(Extracted page text data)
==================================================

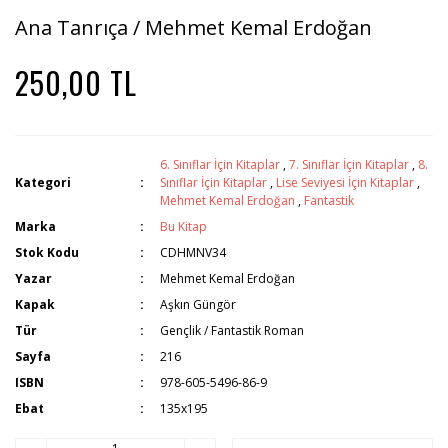
Ana Tanrıça / Mehmet Kemal Erdoğan
250,00 TL
6. Sınıflar İçin Kitaplar
,
7. Sınıflar İçin Kitaplar
,
8.
Kategori
Sınıflar İçin Kitaplar
,
Lise Seviyesi İçin Kitaplar
,
Mehmet Kemal Erdoğan
,
Fantastik
Marka
Bu Kitap
Stok Kodu
CDHMNV34
Yazar
Mehmet Kemal Erdoğan
Kapak
Aşkın Güngör
Tür
Gençlik / Fantastik Roman
Sayfa
216
ISBN
978-605-5496-86-9
Ebat
135x195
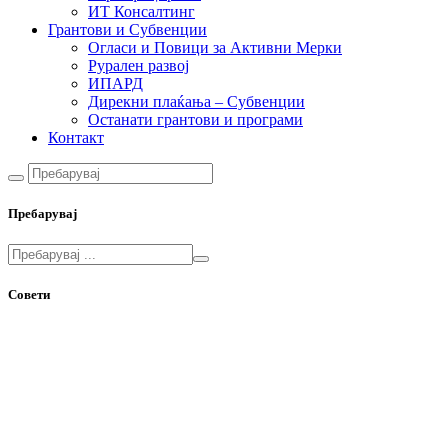
ИТ Консалтинг
Грантови и Субвенции
Огласи и Повици за Активни Мерки
Рурален развој
ИПАРД
Дирекни плаќања – Субвенции
Останати грантови и програми
Контакт
Пребарувај
Совети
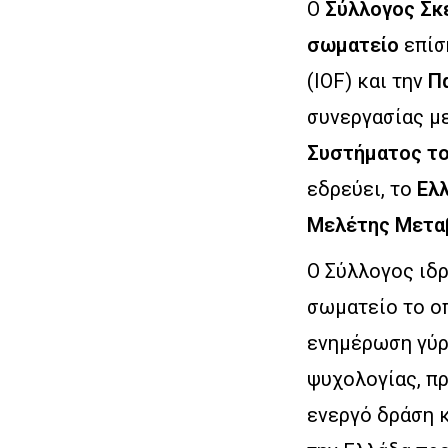
Ο
Σύλλογος Σκ
σωματείο
επίσ
(ΙΟF) και την
Π
συνεργασίας μ
Συστήματος το
εδρεύει, το
Ελ
Μελέτης Μετα
Ο Σύλλογος ιδ
σωματείο το οπ
ενημέρωση γύρ
ψυχολογίας, πρ
ενεργό δράση κ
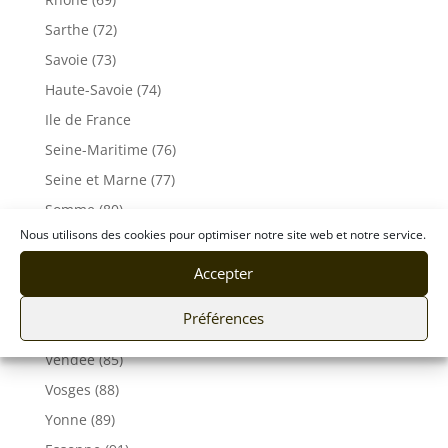
Sarthe (72)
Savoie (73)
Haute-Savoie (74)
Ile de France
Seine-Maritime (76)
Seine et Marne (77)
Somme (80)
Nous utilisons des cookies pour optimiser notre site web et notre service.
Tarn (81)
Tarn-et-Garonne (82)
Accepter
Var (83)
Préférences
Vaucluse (84)
Vendée (85)
Vosges (88)
Yonne (89)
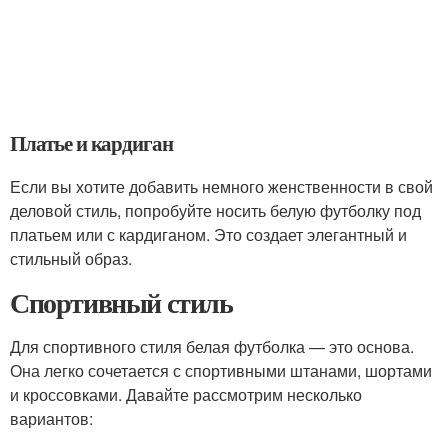
Платье и кардиган
Если вы хотите добавить немного женственности в свой
деловой стиль, попробуйте носить белую футболку под
платьем или с кардиганом. Это создает элегантный и
стильный образ.
Спортивный стиль
Для спортивного стиля белая футболка — это основа.
Она легко сочетается с спортивными штанами, шортами
и кроссовками. Давайте рассмотрим несколько
вариантов:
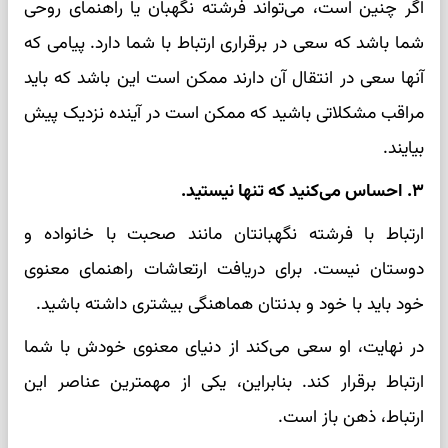
اگر چنین است، می‌تواند فرشته نگهبان یا راهنمای روحی
شما باشد که سعی در برقراری ارتباط با شما دارد. پیامی که
آنها سعی در انتقال آن دارند ممکن است این باشد که باید
مراقب مشکلاتی باشید که ممکن است در آینده نزدیک پیش
بیایند.
۳. احساس می‌کنید که تنها نیستید.
ارتباط با فرشته نگهبانتان مانند صحبت با خانواده و
دوستان نیست. برای دریافت ارتعاشات راهنمای معنوی
خود باید با خود و بدنتان هماهنگی بیشتری داشته باشید.
در نهایت، او سعی می‌کند از دنیای معنوی خودش با شما
ارتباط برقرار کند. بنابراین، یکی از مهمترین عناصر این
ارتباط، ذهن باز است.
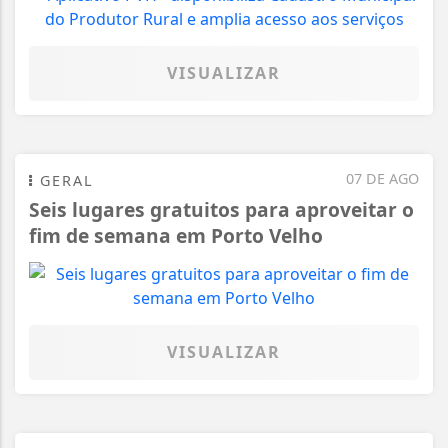
VISUALIZAR
07 DE AGO
GERAL
Seis lugares gratuitos para aproveitar o
fim de semana em Porto Velho
VISUALIZAR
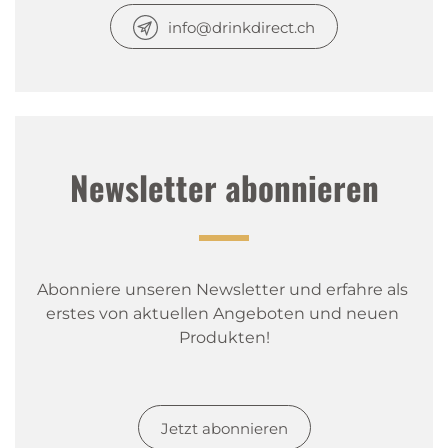
info@drinkdirect.ch
Newsletter abonnieren
Unser Service
für dich
Abonniere unseren Newsletter und erfahre als 
erstes von aktuellen Angeboten und neuen 
Produkten!
Jetzt abonnieren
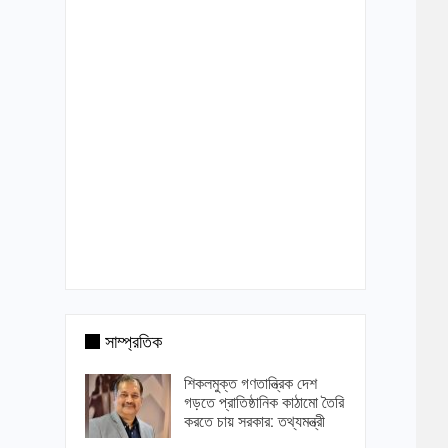
সাম্প্রতিক
শিকলমুক্ত গণতান্ত্রিক দেশ
গড়তে প্রাতিষ্ঠানিক কাঠামো তৈরি
করতে চায় সরকার: তথ্যমন্ত্রী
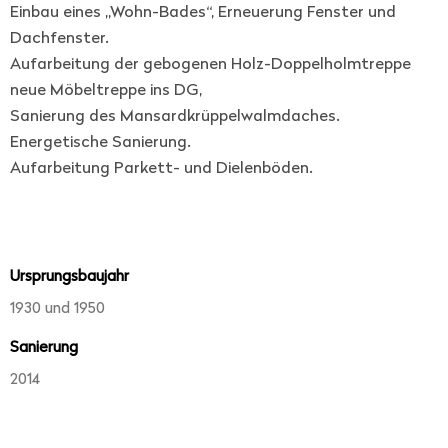
Einbau eines „Wohn-Bades“, Erneuerung Fenster und
Dachfenster.
Aufarbeitung der gebogenen Holz-Doppelholmtreppe
neue Möbeltreppe ins DG,
Sanierung des Mansardkrüppelwalmdaches.
Energetische Sanierung.
Aufarbeitung Parkett- und Dielenböden.
Ursprungsbaujahr
1930 und 1950
Sanierung
2014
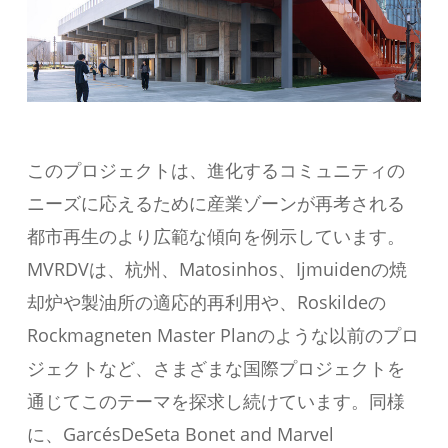
このプロジェクトは、進化するコミュニティの
ニーズに応えるために産業ゾーンが再考される
都市再生のより広範な傾向を例示しています。
MVRDVは、杭州、Matosinhos、Ijmuidenの焼
却炉や製油所の適応的再利用や、Roskildeの
Rockmagneten Master Planのような以前のプロ
ジェクトなど、さまざまな国際プロジェクトを
通じてこのテーマを探求し続けています。同様
に、GarcésDeSeta Bonet and Marvel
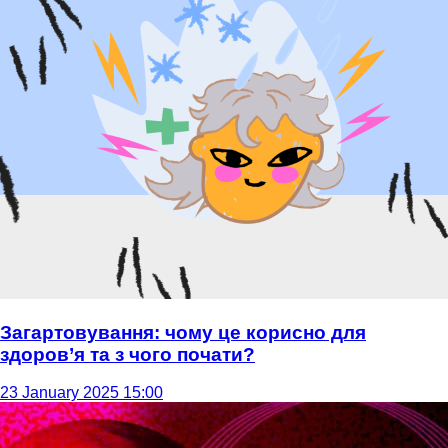
Загартовування: чому це корисно для
здоров’я та з чого почати?
23 January 2025 15:00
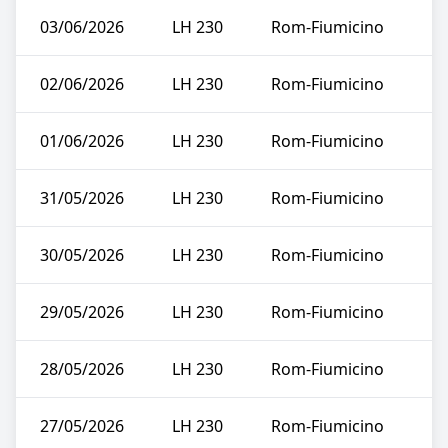
03/06/2026
LH 230
Rom-Fiumicino
02/06/2026
LH 230
Rom-Fiumicino
01/06/2026
LH 230
Rom-Fiumicino
31/05/2026
LH 230
Rom-Fiumicino
30/05/2026
LH 230
Rom-Fiumicino
29/05/2026
LH 230
Rom-Fiumicino
28/05/2026
LH 230
Rom-Fiumicino
27/05/2026
LH 230
Rom-Fiumicino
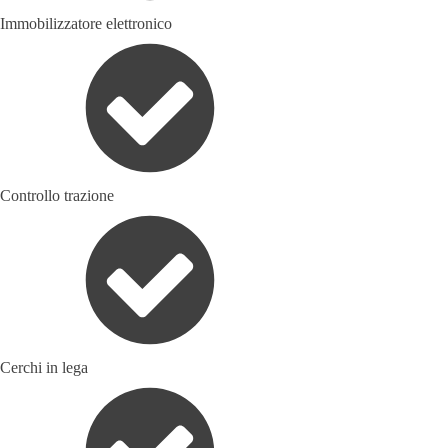
Immobilizzatore elettronico
Controllo trazione
Cerchi in lega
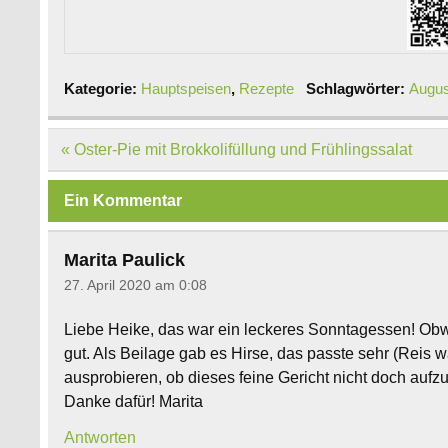
Kategorie:
Hauptspeisen
,
Rezepte
Schlagwörter:
Augus
Beitragsnavigation
« Oster-Pie mit Brokkolifüllung und Frühlingssalat
Ein Kommentar
Marita Paulick
27. April 2020 am 0:08
Liebe Heike, das war ein leckeres Sonntagessen! Obwoh
gut. Als Beilage gab es Hirse, das passte sehr (Reis w
ausprobieren, ob dieses feine Gericht nicht doch auf
Danke dafür! Marita
Antworten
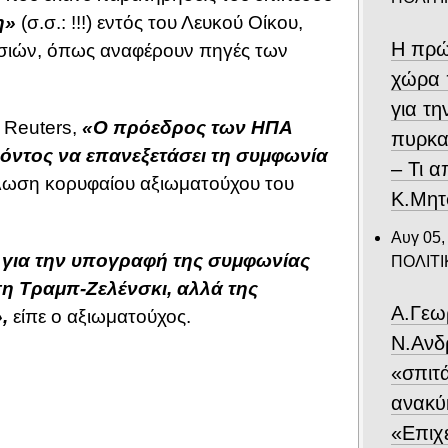
η»
(σ.σ.: !!!) εντός του Λευκού Οίκου,
Η πρώ
υσιών, όπως αναφέρουν πηγές των
χώρα 
για τ
 Reuters,
«Ο πρόεδρος των ΗΠΑ
πυρκα
ρόντος να επανεξετάσει τη συμφωνία
– Τι 
ωση κορυφαίου αξιωματούχου του
Κ.Μητ
Αυγ 05,
για την υπογραφή της συμφωνίας
ΠΟΛΙΤΙ
η Τραμπ-Ζελένσκι, αλλά της
Α.Γεω
,
είπε ο αξιωματούχος.
Ν.Ανδ
«σπιτ
ανακύ
«Επιχε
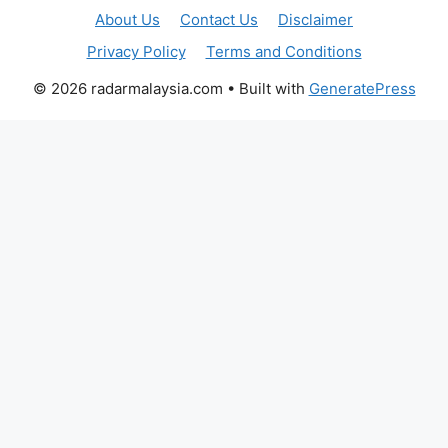
About Us
Contact Us
Disclaimer
Privacy Policy
Terms and Conditions
© 2026 radarmalaysia.com
• Built with
GeneratePress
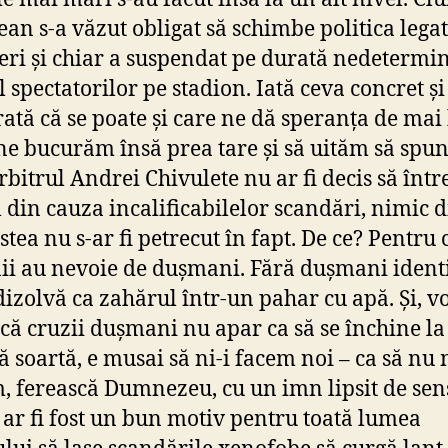
ean s-a văzut obligat să schimbe politica lega
eri și chiar a suspendat pe durată nedetermi
l spectatorilor pe stadion. Iată ceva concret ș
rată că se poate și care ne dă speranța de mai
ne bucurăm însă prea tare și să uităm să spu
rbitrul Andrei Chivulete nu ar fi decis să înt
 din cauza incalificabilelor scandări, nimic 
stea nu s-ar fi petrecut în fapt. De ce? Pentru 
i au nevoie de dușmani. Fără dușmani ident
 dizolvă ca zahărul într-un pahar cu apă. Și, v
acă cruzii dușmani nu apar ca să se închine l
ă soartă, e musai să ni-i facem noi – ca să nu 
, ferească Dumnezeu, cu un imn lipsit de sen
 ar fi fost un bun motiv pentru toată lumea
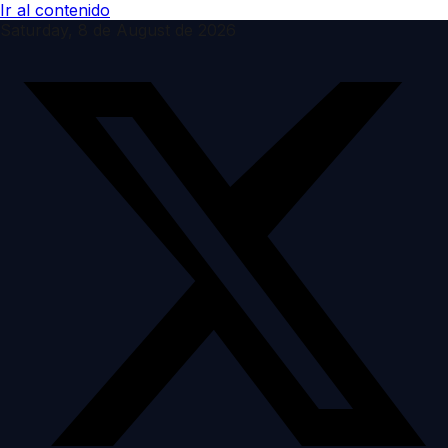
Ir al contenido
Saturday, 8 de August de 2026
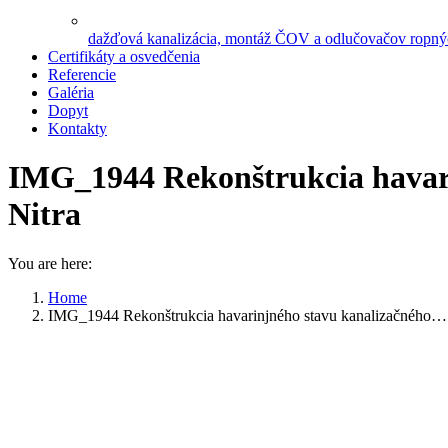
dažďová kanalizácia, montáž ČOV a odlučovačov ropnýc
Certifikáty a osvedčenia
Referencie
Galéria
Dopyt
Kontakty
IMG_1944 Rekonštrukcia havari
Nitra
You are here:
Home
IMG_1944 Rekonštrukcia havarinjného stavu kanalizačného…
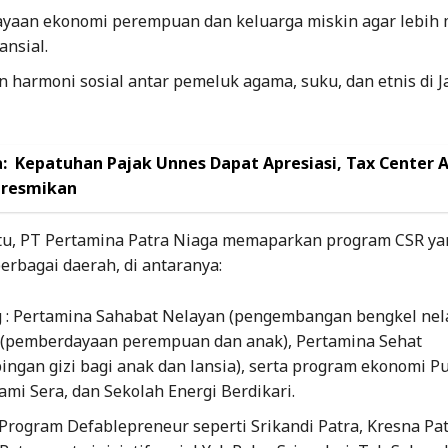
yaan ekonomi perempuan dan keluarga miskin agar lebih 
ansial.
 harmoni sosial antar pemeluk agama, suku, dan etnis di 
:
Kepatuhan Pajak Unnes Dapat Apresiasi, Tax Center 
iresmikan
tu, PT Pertamina Patra Niaga memaparkan program CSR ya
berbagai daerah, di antaranya:
 : Pertamina Sahabat Nelayan (pengembangan bengkel nel
a (pemberdayaan perempuan dan anak), Pertamina Sehat
ngan gizi bagi anak dan lansia), serta program ekonomi P
ami Sera, dan Sekolah Energi Berdikari.
: Program Defablepreneur seperti Srikandi Patra, Kresna Pat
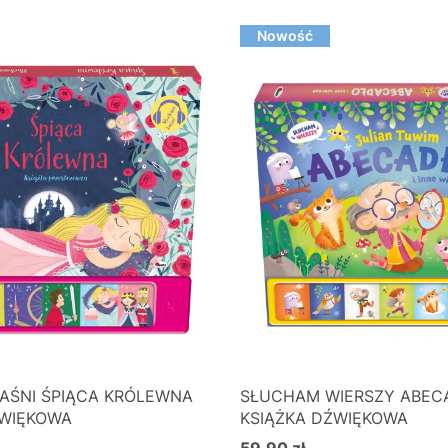
Nowość
AŚNI ŚPIĄCA KRÓLEWNA
SŁUCHAM WIERSZY ABEC
ŹWIĘKOWA
KSIĄŻKA DŹWIĘKOWA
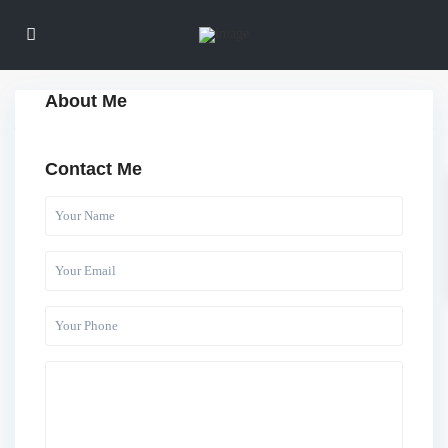
About Me
Contact Me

==================================================

Arrange every line of text from all the rows above as a single numbered list, skipping any blank lines. Leave the pictures out of the answer.

1. Ana Tanrıça / Mehmet Kemal Erdoğan
2. 250,00 TL
3. 6. Sınıflar İçin Kitaplar
4. ,
5. 7. Sınıflar İçin Kitaplar
6. ,
7. 8.
8. Kategori
9. Sınıflar İçin Kitaplar
10. ,
11. Lise Seviyesi İçin Kitaplar
12. ,
13. Mehmet Kemal Erdoğan
14. ,
15. Fantastik
16. Marka
17. Bu Kitap
18. Stok Kodu
19. CDHMNV34
20. Yazar
21. Mehmet Kemal Erdoğan
22. Kapak
23. Aşkın Güngör
24. Tür
25. Gençlik / Fantastik Roman
26. Sayfa
27. 216
28. ISBN
29. 978-605-5496-86-9
30. Ebat
31. 135x195
32. ИТ Консалтинг
33. Грантови и Субвенции
34. Огласи и Повици за Активни Мерки
35. Рурален развој
36. ИПАРД
37. Дирекни плаќања – Субвенции
38. Останати грантови и програми
39. Контакт
40. Пребарувај
41. Совети
42. Ο
43. Σύλλογος Σκ
44. σωματείο
45. επίσ
46. (ΙΟF) και την
47. Π
48. συνεργασίας μ
49. Συστήματος το
50. εδρεύει, το
51. Ελ
52. Μελέτης Μετα
53. Ο Σύλλογος ιδ
54. σωματείο το οπ
55. ενημέρωση γύρ
56. ψυχολογίας, πρ
57. ενεργό δράση κ
58. Sarthe (72)
59. Savoie (73)
60. Haute-Savoie (74)
61. Ile de France
62. Seine-Maritime (76)
63. Seine et Marne (77)
64. Somme (80)
65. Nous utilisons des cookies pour optimiser notre site web et notre service.
66. Tarn (81)
67. Tarn-et-Garonne (82)
68. Accepter
69. Var (83)
70. Préférences
71. Vaucluse (84)
72. Vendée (85)
73. Vosges (88)
74. Yonne (89)
75. Платье и кардиган
76. Если вы хотите добавить немного женственности в свой
77. деловой стиль, попробуйте носить белую футболку под
78. платьем или с кардиганом. Это создает элегантный и
79. стильный образ.
80. Спортивный стиль
81. Для спортивного стиля белая футболка — это основа.
82. Она легко сочетается с спортивными штанами, шортами
83. и кроссовками. Давайте рассмотрим несколько
84. вариантов:
85. اگر چنین است، می‌تواند فرشته نگهبان یا راهنمای روحی
86. شما باشد که سعی در برقراری ارتباط با شما دارد. پیامی که
87. آنها سعی در انتقال آن دارند ممکن است این باشد که باید
88. مراقب مشکلاتی باشید که ممکن است در آینده نزدیک پیش
89. بیایند.
90. ۳. احساس می‌کنید که تنها نیستید.
91. ارتباط با فرشته نگهبانتان مانند صحبت با خانواده و
92. دوستان نیست. برای دریافت ارتعاشات راهنمای معنوی
93. خود باید با خود و بدنتان هماهنگی بیشتری داشته باشید.
94. در نهایت، او سعی می‌کند از دنیای معنوی خودش با شما
95. ارتباط برقرار کند. بنابراین، یکی از مهمترین عناصر این
96. ارتباط، ذهن باز است.
97. VISUALIZAR
98. 07 DE AGO
99. GERAL
100. Seis lugares gratuitos para aproveitar o
101. fim de semana em Porto Velho
102. VISUALIZAR
103. info@drinkdirect.ch
104. Newsletter abonnieren
105. Unser Service
106. für dich
107. Abonniere unseren Newsletter und erfahre als 
108. erstes von aktuellen Angeboten und neuen 
109. Produkten!
110. Jetzt abonnieren
111. সাম্প্রতিক
112. শিকলমুক্ত গণতান্ত্রিক দেশ
113. গড়তে প্রাতিষ্ঠানিক কাঠামো তৈরি
114. করতে চায় সরকার: তথ্যমন্ত্রী
115. Einbau eines „Wohn-Bades“, Erneuerung Fenster und
116. Dachfenster.
117. Aufarbeitung der gebogenen Holz-Doppelholmtreppe
118. neue Möbeltreppe ins DG,
119. Sanierung des Mansardkrüppelwalmdaches.
120. Energetische Sanierung.
121. Aufarbeitung Parkett- und Dielenböden.
122. Ursprungsbaujahr
123. 1930 und 1950
124. Sanierung
125. 2014
126. このプロジェクトは、進化するコミュニティの
127. ニーズに応えるために産業ゾーンが再考される
128. 都市再生のより広範な傾向を例示しています。
129. MVRDVは、杭州、Matosinhos、Ijmuidenの焼
130. 却炉や製油所の適応的再利用や、Roskildeの
131. Rockmagneten Master Planのような以前のプロ
132. ジェクトなど、さまざまな国際プロジェクトを
133. 通じてこのテーマを探求し続けています。同様
134. に、GarcésDeSeta Bonet and Marvel
135. Загартовування: чому це корисно для
136. здоров’я та з чого почати?
137. 23 January 2025 15:00
138. 03/06/2026
139. LH 230
140. Rom-Fiumicino
141. 02/06/2026
142. LH 230
143. Rom-Fiumicino
144. 01/06/2026
145. LH 230
146. Rom-Fiumicino
147. 31/05/2026
148. LH 230
149. Rom-Fiumicino
150. 30/05/2026
151. LH 230
152. Rom-Fiumicino
153. 29/05/2026
154. LH 230
155. Rom-Fiumicino
156. 28/05/2026
157. LH 230
158. Rom-Fiumicino
159. 27/05/2026
160. LH 230
161. Rom-Fiumicino
162. Immobilizzatore elettronico
163. Controllo trazione
164. Cerchi in lega
165. Kategorie:
166. Hauptspeisen
167. ,
168. Rezepte
169. Schlagwörter:
170. Augus
171. Beitragsnavigation
172. « Oster-Pie mit Brokkolifüllung und Frühlingssalat
173. Ein Kommentar
174. Marita Paulick
175. 27. April 2020 am 0:08
176. Liebe Heike, das war ein leckeres Sonntagessen! Obwoh
177. gut. Als Beilage gab es Hirse, das passte sehr (Reis w
178. ausprobieren, ob dieses feine Gericht nicht doch auf
179. Danke dafür! Marita
180. Antworten
181. η»
182. (σ.σ.: !!!) εντός του Λευκού Οίκου,
183. Η πρώ
184. υσιών, όπως αναφέρουν πηγές των
185. χώρα 
186. για τ
187.  Reuters,
188. «Ο πρόεδρος των ΗΠΑ
189. πυρκα
190. ρόντος να επανεξετάσει τη συμφωνία
191. – Τι 
192. ωση κορυφαίου αξιωματούχου του
193. Κ.Μητ
194. Αυγ 05,
195. για την υπογραφή της συμφωνίας
196. ΠΟΛΙΤΙ
197. η Τραμπ-Ζελένσκι, αλλά της
198. Α.Γεω
199. ,
200. είπε ο αξιωματούχος.
201. Ν.Ανδ
202. «σπιτ
203. ανακύ
204. «Επιχε
205. About Us
206. Contact Us
207. Disclaimer
208. Privacy Policy
209. Terms and Conditions
210. © 2026 radarmalaysia.com
211. • Built with
212. GeneratePress
213. ean s-a văzut obligat să schimbe politica lega
214. eri și chiar a suspendat pe durată nedetermi
215. l spectatorilor pe stadion. Iată ceva concret ș
216. rată că se poate și care ne dă speranța de mai
217. ne bucurăm însă prea tare și să uităm să spu
218. rbitrul Andrei Chivulete nu ar fi decis să înt
219.  din cauza incalificabilelor scandări, nimic 
220. stea nu s-ar fi petrecut în fapt. De ce? Pentru 
221. i au nevoie de dușmani. Fără dușmani ident
222.  dizolvă ca zahărul într-un pahar cu apă. Și, v
223. acă cruzii dușmani nu apar ca să se închine l
224. ă soartă, e musai să ni-i facem noi – ca să nu 
225. , ferească Dumnezeu, cu un imn lipsit de sen
226.  ar fi fost un bun motiv pentru toată lumea
227. Ir al contenido
228. Saturday, 8 de August de 2026
229. dažďová kanalizácia, montáž ČOV a odlučovačov ropnýc
230. Certifikáty a osvedčenia
231. Referencie
232. Galéria
233. Dopyt
234. Kontakty
235. IMG_1944 Rekonštrukcia havari
236. Nitra
237. You are here:
238. Home
239. IMG_1944 Rekonštrukcia havarinjného stavu kanalizačného…
240. yaan ekonomi perempuan dan keluarga miskin agar lebih 
241. ansial.
242.  harmoni sosial antar pemeluk agama, suku, dan etnis di 
243. :
244. Kepatuhan Pajak Unnes Dapat Apresiasi, Tax Center 
245. iresmikan
246. tu, PT Pertamina Patra Niaga memaparkan program CSR ya
247. berbagai daerah, di antaranya:
248.  : Pertamina Sahabat Nelayan (pengembangan bengkel nel
249. a (pemberdayaan perempuan dan anak), Pertamina Sehat
250. ngan gizi bagi anak dan lansia), serta program ekonomi P
251. ami Sera, dan Sekolah Energi Berdikari.
252. : Program Defablepreneur seperti Srikandi Patra, Kresna Pat
253. Nowość
254. AŚNI ŚPIĄCA KRÓLEWNA
255. SŁUCHAM WIERSZY ABEC
256. ŹWIĘKOWA
257. KSIĄŻKA DŹWIĘKOWA
258. About Me
259. Contact Me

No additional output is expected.